Saved entries
__________
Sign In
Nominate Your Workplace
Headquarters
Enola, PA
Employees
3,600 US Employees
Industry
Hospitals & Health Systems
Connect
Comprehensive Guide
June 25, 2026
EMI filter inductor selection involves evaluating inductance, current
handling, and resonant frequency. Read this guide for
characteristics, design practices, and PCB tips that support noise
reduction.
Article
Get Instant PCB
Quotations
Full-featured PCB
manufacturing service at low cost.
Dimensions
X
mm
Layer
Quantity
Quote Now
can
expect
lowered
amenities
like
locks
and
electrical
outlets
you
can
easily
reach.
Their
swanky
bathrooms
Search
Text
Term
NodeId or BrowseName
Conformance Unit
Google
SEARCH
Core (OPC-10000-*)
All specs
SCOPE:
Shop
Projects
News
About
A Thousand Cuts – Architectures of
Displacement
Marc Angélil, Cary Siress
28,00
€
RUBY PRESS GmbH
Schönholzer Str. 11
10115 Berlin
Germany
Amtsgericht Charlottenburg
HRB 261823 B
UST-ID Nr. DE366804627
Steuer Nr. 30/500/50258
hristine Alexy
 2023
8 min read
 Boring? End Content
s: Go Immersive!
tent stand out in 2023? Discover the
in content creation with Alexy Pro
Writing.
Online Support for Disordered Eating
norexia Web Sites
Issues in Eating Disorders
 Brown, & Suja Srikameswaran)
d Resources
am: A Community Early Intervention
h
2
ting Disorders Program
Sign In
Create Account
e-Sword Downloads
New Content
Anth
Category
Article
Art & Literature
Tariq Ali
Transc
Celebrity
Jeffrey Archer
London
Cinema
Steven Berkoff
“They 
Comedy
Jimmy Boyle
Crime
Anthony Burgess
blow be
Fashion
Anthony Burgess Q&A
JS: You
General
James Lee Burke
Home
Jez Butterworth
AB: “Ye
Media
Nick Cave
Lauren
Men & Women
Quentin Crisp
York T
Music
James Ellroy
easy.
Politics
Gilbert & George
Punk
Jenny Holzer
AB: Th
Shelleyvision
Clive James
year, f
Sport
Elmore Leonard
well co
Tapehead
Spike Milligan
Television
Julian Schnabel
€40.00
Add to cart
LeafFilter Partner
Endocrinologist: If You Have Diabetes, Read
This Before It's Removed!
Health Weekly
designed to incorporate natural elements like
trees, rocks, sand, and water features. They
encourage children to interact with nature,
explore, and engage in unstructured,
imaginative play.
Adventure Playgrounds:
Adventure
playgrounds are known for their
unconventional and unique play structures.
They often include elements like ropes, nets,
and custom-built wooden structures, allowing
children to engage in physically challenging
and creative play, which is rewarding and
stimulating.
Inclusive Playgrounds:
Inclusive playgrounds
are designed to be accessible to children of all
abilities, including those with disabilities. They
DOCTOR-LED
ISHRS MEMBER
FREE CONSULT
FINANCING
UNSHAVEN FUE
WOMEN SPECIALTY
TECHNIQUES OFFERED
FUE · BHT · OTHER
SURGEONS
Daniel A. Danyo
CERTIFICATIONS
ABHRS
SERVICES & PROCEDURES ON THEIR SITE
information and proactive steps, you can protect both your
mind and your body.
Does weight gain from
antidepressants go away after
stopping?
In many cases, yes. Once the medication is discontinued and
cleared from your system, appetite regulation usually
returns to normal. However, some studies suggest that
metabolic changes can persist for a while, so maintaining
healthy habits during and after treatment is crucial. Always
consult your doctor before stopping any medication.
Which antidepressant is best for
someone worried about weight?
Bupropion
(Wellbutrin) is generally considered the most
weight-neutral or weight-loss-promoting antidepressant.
__________
• Problem details
An exact repetition of the data above is all that is needed.

• The completed task
Sign In
Nominate Your Workplace
Headquarters
Enola, PA
Employees
3,600 US Employees
Industry
Hospitals & Health Systems
Connect
Comprehensive Guide
June 25, 2026
EMI filter inductor selection involves evaluating inductance, current
handling, and resonant frequency. Read this guide for
characteristics, design practices, and PCB tips that support noise
reduction.
Article
Get Instant PCB
Quotations
Full-featured PCB
manufacturing service at low cost.
Dimensions
X
mm
Layer
Quantity
Quote Now
can
expect
lowered
amenities
like
locks
and
electrical
outlets
you
can
easily
reach.
Their
swanky
bathrooms
Search
Text
Term
NodeId or BrowseName
Conformance Unit
Google
SEARCH
Core (OPC-10000-*)
All specs
SCOPE:
Shop
Projects
News
About
A Thousand Cuts – Architectures of
Displacement
Marc Angélil, Cary Siress
28,00
€
RUBY PRESS GmbH
Schönholzer Str. 11
10115 Berlin
Germany
Amtsgericht Charlottenburg
HRB 261823 B
UST-ID Nr. DE366804627
Steuer Nr. 30/500/50258
hristine Alexy
 2023
8 min read
 Boring? End Content
s: Go Immersive!
tent stand out in 2023? Discover the
in content creation with Alexy Pro
Writing.
Online Support for Disordered Eating
norexia Web Sites
Issues in Eating Disorders
 Brown, & Suja Srikameswaran)
d Resources
am: A Community Early Intervention
h
2
ting Disorders Program
Sign In
Create Account
e-Sword Downloads
New Content
Anth
Category
Article
Art & Literature
Tariq Ali
Transc
Celebrity
Jeffrey Archer
London
Cinema
Steven Berkoff
“They 
Comedy
Jimmy Boyle
Crime
Anthony Burgess
blow be
Fashion
Anthony Burgess Q&A
JS: You
General
James Lee Burke
Home
Jez Butterworth
AB: “Ye
Media
Nick Cave
Lauren
Men & Women
Quentin Crisp
York T
Music
James Ellroy
easy.
Politics
Gilbert & George
Punk
Jenny Holzer
AB: Th
Shelleyvision
Clive James
year, f
Sport
Elmore Leonard
well co
Tapehead
Spike Milligan
Television
Julian Schnabel
€40.00
Add to cart
LeafFilter Partner
Endocrinologist: If You Have Diabetes, Read
This Before It's Removed!
Health Weekly
designed to incorporate natural elements like
trees, rocks, sand, and water features. They
encourage children to interact with nature,
explore, and engage in unstructured,
imaginative play.
Adventure Playgrounds:
Adventure
playgrounds are known for their
unconventional and unique play structures.
They often include elements like ropes, nets,
and custom-built wooden structures, allowing
children to engage in physically challenging
and creative play, which is rewarding and
stimulating.
Inclusive Playgrounds:
Inclusive playgrounds
are designed to be accessible to children of all
abilities, including those with disabilities. They
DOCTOR-LED
ISHRS MEMBER
FREE CONSULT
FINANCING
UNSHAVEN FUE
WOMEN SPECIALTY
TECHNIQUES OFFERED
FUE · BHT · OTHER
SURGEONS
Daniel A. Danyo
CERTIFICATIONS
ABHRS
SERVICES & PROCEDURES ON THEIR SITE
information and proactive steps, you can protect both your
mind and your body.
Does weight gain from
antidepressants go away after
stopping?
In many cases, yes. Once the medication is discontinued and
cleared from your system, appetite regulation usually
returns to normal. However, some studies suggest that
metabolic changes can persist for a while, so maintaining
healthy habits during and after treatment is crucial. Always
consult your doctor before stopping any medication.
Which antidepressant is best for
someone worried about weight?
Bupropion
(Wellbutrin) is generally considered the most
weight-neutral or weight-loss-promoting antidepressant.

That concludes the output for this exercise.